Now, we consider $\Delta PAQ$ ,

So, in $\Delta PAQ$ ,

$\begin{align}

  & \tan \angle PAQ=\dfrac{PQ}{AQ} \\

 & \text{Since, }\angle PAQ={{45}^{\circ }} \\

 & \Rightarrow \tan {{45}^{\circ }}=\dfrac{PQ}{AQ} \\

\end{align}$

We have, $PQ=3000m$

$\begin{align}

  & \therefore \tan {{45}^{\circ }}=\dfrac{3000}{AQ} \\

 & \Rightarrow 1=\dfrac{3000}{AQ} \\

\end{align}$ (we know that, $\tan {{45}^{\circ }}=1$ )

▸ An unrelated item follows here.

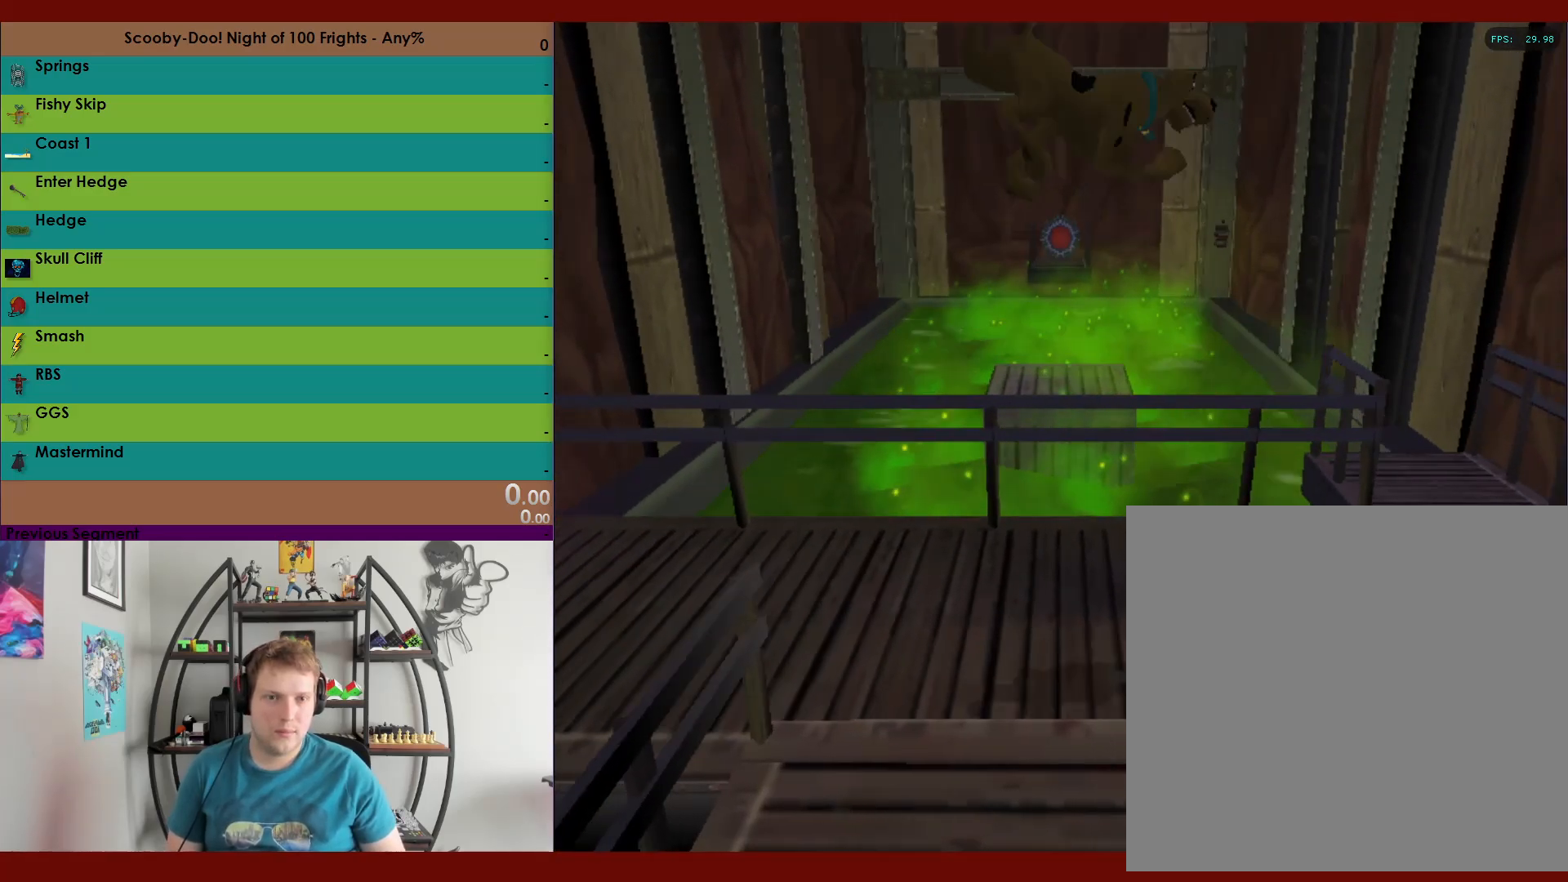
{"buttons": ["A", "R2"], "left_stick": "down", "right_stick": "center", "events": [[300, "A", "up"], [350, "left_stick", "down"], [450, "A", "down"]]}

$\therefore AQ=3000m$…………………………………(1)

Now, we consider $\Delta ABC$ ,

So, in $\Delta ABC$ ,

$\tan \angle BAC=\dfrac{BC}{AC}$ (As $\text{tan }\!\!\theta\!\!\text{ =}\dfrac{\text{perpendicular}}{\text{base}}$ ).

Since, we have here $\angle BAC={{30}^{\circ }}$ .

$\begin{align}

  & BC=PQ=3000m \\

 & \Rightarrow \tan {{30}^{\circ }}=\dfrac{BC}{AC} \\

 & \Rightarrow \tan {{30}^{\circ }}=\dfrac{3000}{AC} \\

 & \Rightarrow \dfrac{1}{\sqrt{3}}=\dfrac{3000}{AC} \\

\end{align}$ (we know that $\tan {{30}^{\circ }}=\dfrac{1}{\sqrt{3}}$ )

$\Rightarrow AC=3000\sqrt{3}$…………………………….. (2)

Now, we can clearly see in the figure $AC=AQ+QC$

i.e. $QC=AC-AQ$

from equation (1) and (2), we have

$AQ=3000m$ and

$AC=3000\sqrt{3}$ meters.

$\begin{align}

  & \therefore QC=\left( 3000\sqrt{3}-3000 \right)m \\

 & QC=3000\left( \sqrt{3}-1 \right)m \\

 & QC=3000\left( 1.732-1.000 \right)m \\

\end{align}$

(Since, we know that $\sqrt{3}=1.732$ )

$\begin{align}

  & \therefore QC=3000\left( 0.732 \right)m \\

 & QC=2196m \\

 & \Rightarrow PB=QC=2196m \\

\end{align}$

So, the speed of the aeroplane $=\dfrac{\text{Distance travelled}}{\text{time taken}}$ .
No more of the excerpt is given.